**Problem details**
Keep only the lines from the top of the listing through the one with "Data ID 尽量保障全局唯一", and reproduce them unaltered.

**The input**
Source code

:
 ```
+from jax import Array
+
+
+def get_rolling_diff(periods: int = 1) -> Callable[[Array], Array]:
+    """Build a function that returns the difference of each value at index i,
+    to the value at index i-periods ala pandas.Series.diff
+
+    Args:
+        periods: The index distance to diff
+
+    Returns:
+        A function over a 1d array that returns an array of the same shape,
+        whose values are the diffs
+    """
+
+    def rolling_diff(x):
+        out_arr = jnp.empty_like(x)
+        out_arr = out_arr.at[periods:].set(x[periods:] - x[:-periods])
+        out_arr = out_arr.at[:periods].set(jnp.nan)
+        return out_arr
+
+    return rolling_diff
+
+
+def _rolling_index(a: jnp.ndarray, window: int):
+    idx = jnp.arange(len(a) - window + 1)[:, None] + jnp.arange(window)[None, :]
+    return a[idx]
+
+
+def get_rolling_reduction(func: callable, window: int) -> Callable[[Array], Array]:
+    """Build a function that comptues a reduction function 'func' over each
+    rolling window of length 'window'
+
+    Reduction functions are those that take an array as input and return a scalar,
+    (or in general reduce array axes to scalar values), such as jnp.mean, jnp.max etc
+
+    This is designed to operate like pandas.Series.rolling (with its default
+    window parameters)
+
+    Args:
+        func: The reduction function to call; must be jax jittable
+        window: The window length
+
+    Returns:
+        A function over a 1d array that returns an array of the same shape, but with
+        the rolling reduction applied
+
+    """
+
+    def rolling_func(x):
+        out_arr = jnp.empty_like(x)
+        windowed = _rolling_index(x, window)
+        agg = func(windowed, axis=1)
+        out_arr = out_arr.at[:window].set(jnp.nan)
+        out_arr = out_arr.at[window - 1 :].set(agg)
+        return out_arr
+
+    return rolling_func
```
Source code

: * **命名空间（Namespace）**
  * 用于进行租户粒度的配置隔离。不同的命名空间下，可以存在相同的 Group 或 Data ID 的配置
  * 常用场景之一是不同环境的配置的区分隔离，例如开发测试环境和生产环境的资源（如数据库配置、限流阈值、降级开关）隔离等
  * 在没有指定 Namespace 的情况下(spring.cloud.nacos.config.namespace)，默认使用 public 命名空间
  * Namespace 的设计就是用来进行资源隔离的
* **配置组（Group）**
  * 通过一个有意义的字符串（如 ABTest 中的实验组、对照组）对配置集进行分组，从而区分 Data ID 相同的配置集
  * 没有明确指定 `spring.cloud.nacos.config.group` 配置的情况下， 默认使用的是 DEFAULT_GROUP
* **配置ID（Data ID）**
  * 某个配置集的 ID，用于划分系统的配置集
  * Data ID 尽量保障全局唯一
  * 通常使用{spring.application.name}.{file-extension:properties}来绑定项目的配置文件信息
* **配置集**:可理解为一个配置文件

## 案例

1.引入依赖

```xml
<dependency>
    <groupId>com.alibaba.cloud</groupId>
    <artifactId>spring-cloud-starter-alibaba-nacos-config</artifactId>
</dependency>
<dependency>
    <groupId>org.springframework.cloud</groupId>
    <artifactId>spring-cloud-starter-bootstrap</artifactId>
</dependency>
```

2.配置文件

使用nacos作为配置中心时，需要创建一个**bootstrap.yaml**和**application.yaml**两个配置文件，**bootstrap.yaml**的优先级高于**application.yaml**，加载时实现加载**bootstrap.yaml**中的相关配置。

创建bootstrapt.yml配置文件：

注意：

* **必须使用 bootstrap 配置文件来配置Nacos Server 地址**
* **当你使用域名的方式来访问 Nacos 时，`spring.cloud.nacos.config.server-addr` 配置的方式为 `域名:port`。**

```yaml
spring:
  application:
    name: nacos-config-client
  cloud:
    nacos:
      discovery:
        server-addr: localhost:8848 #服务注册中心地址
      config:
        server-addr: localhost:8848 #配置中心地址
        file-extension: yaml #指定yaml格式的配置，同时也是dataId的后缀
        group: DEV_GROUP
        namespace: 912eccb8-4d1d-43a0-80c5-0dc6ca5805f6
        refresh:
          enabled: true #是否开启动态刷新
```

**Expected answer**
Source code

:
 ```
+from jax import Array
+
+
+def get_rolling_diff(periods: int = 1) -> Callable[[Array], Array]:
+    """Build a function that returns the difference of each value at index i,
+    to the value at index i-periods ala pandas.Series.diff
+
+    Args:
+        periods: The index distance to diff
+
+    Returns:
+        A function over a 1d array that returns an array of the same shape,
+        whose values are the diffs
+    """
+
+    def rolling_diff(x):
+        out_arr = jnp.empty_like(x)
+        out_arr = out_arr.at[periods:].set(x[periods:] - x[:-periods])
+        out_arr = out_arr.at[:periods].set(jnp.nan)
+        return out_arr
+
+    return rolling_diff
+
+
+def _rolling_index(a: jnp.ndarray, window: int):
+    idx = jnp.arange(len(a) - window + 1)[:, None] + jnp.arange(window)[None, :]
+    return a[idx]
+
+
+def get_rolling_reduction(func: callable, window: int) -> Callable[[Array], Array]:
+    """Build a function that comptues a reduction function 'func' over each
+    rolling window of length 'window'
+
+    Reduction functions are those that take an array as input and return a scalar,
+    (or in general reduce array axes to scalar values), such as jnp.mean, jnp.max etc
+
+    This is designed to operate like pandas.Series.rolling (with its default
+    window parameters)
+
+    Args:
+        func: The reduction function to call; must be jax jittable
+        window: The window length
+
+    Returns:
+        A function over a 1d array that returns an array of the same shape, but with
+        the rolling reduction applied
+
+    """
+
+    def rolling_func(x):
+        out_arr = jnp.empty_like(x)
+        windowed = _rolling_index(x, window)
+        agg = func(windowed, axis=1)
+        out_arr = out_arr.at[:window].set(jnp.nan)
+        out_arr = out_arr.at[window - 1 :].set(agg)
+        return out_arr
+
+    return rolling_func
```
Source code

: * **命名空间（Namespace）**
  * 用于进行租户粒度的配置隔离。不同的命名空间下，可以存在相同的 Group 或 Data ID 的配置
  * 常用场景之一是不同环境的配置的区分隔离，例如开发测试环境和生产环境的资源（如数据库配置、限流阈值、降级开关）隔离等
  * 在没有指定 Namespace 的情况下(spring.cloud.nacos.config.namespace)，默认使用 public 命名空间
  * Namespace 的设计就是用来进行资源隔离的
* **配置组（Group）**
  * 通过一个有意义的字符串（如 ABTest 中的实验组、对照组）对配置集进行分组，从而区分 Data ID 相同的配置集
  * 没有明确指定 `spring.cloud.nacos.config.group` 配置的情况下， 默认使用的是 DEFAULT_GROUP
* **配置ID（Data ID）**
  * 某个配置集的 ID，用于划分系统的配置集
  * Data ID 尽量保障全局唯一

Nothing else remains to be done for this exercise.